ASSIGNED TASK 1:
Edit the dataset excerpts from their first line to the line containing "producer members showed", replacing "Free Shipping" with "Free Delivery", and give those lines back with nothing else changed.

TEXT FOR ANALYSIS:
“It was the best of times, it was the worst of times…” Boy, does this describe the Exam 5 TBE experience, or what? Okay, maybe calling the make-up test “the best of times” is an exaggeration – after all, it’s not lying on a beach somewhere with a cold drink in my hand…or even just a solid 8 hours of sleep (I have three young kids). But the difference between the initial and make-up sittings was like night and day.
You’ve probably heard the horror stories by now, which I alluded to in my last blog on the first TBE sitting on May 4th. My remote proctor check-in didn’t seem to have any major issues, though it took about a half hour in total. However, just a few minutes in, the proctor paused my exam without warning. Before a half hour was up, I was completely locked out of my exam and unsure what was happening – if I was still connected to the exam, if the proctor could get my messages, if my timer was still ticking away, or if I was even allowed to call someone for help. For about 45 minutes, I didn’t receive any communication from my proctor, and was told by PSI customer support to just wait it out. Well, my exam eventually started again without notice, but before too long I got kicked out again in a different way and was forced to go to the PSI website and re-install the secure browser. This happened once more before the exam was finished. Luckily, the proctor was able to add on additional time for all of the delays. Was it the right amount of time? Who knows? The proctor didn’t seem to be able to see the clock after resetting it, because I was interrupted multiple times before the timer ran out, either telling me my exam was over too soon, or just asking to see the clock. When it was all said and done (about 8 hours later), though, I had attempted every question, and despite all my ordeals was better off than many others.

(Dataset excerpts)
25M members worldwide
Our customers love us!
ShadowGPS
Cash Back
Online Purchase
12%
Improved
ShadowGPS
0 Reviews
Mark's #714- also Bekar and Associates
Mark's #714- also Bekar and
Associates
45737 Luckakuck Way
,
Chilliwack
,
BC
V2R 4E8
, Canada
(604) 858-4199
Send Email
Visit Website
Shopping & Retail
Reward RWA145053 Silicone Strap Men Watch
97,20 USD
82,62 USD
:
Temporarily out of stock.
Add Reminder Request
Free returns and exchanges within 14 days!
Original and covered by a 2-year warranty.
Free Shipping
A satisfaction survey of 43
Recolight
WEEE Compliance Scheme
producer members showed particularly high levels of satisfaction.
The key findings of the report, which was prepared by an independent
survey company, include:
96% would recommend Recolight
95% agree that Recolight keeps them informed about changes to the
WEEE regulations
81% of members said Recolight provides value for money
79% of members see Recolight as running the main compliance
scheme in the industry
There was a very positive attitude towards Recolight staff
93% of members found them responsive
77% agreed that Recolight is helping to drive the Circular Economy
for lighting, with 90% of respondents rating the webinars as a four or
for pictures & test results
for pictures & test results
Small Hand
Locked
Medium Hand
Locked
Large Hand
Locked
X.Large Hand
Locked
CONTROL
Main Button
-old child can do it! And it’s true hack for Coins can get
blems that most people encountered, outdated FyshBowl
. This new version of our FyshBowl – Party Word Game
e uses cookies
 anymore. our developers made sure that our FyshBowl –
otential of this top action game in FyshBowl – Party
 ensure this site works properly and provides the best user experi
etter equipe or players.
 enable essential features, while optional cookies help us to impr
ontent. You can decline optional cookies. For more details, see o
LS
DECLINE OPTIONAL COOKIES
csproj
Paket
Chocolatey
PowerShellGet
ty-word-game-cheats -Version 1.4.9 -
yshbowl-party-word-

ASSIGNED TASK 2:
Pick up the blog post about the Exam 5 TBE sittings after its last sentence and keep writing.

REPLY 1:
25M members worldwide
Our customers love us!
ShadowGPS
Cash Back
Online Purchase
12%
Improved
ShadowGPS
0 Reviews
Mark's #714- also Bekar and Associates
Mark's #714- also Bekar and
Associates
45737 Luckakuck Way
,
Chilliwack
,
BC
V2R 4E8
, Canada
(604) 858-4199
Send Email
Visit Website
Shopping & Retail
Reward RWA145053 Silicone Strap Men Watch
97,20 USD
82,62 USD
:
Temporarily out of stock.
Add Reminder Request
Free returns and exchanges within 14 days!
Original and covered by a 2-year warranty.
Free Delivery
A satisfaction survey of 43
Recolight
WEEE Compliance Scheme
producer members showed particularly high levels of satisfaction.

REPLY 2:
Fast forward to the make-up exam on May 31st, and the scene was immediately much more familiar. A proctor was there in person, checking IDs and whiteboards. While a little less formal than normal (e.g. there was no reading rules from a script), just having a body in the room that I could communicate with in the event of some question or technological failure was reassuring. I started my exam 15 minutes after the others in the room because that was the closest time slot available when I signed up. The exam was taken through Google Chrome, which was an improvement over the original testing environment because it expanded the Excel workspace on the screen. The feel of the make-up exam was very similar to the first exam with two major exceptions: the first and most notable was that I went the entire length of the exam without losing connection or being interrupted a single time; the second was that the auto-save action was slightly more distracting than the first sitting, even to the point of interrupting keystrokes when it hadn’t previously done so. Some of the Excel functionality still wasn’t there in the second exam but, having not been in the first exam, this wasn’t any worse. The proctors and I were out of the room by 5 hours and 10 minutes after the start of my exam time – right on schedule. I would imagine this process was probably even easier on the proctors without having all of those exam packets to deal with afterwards.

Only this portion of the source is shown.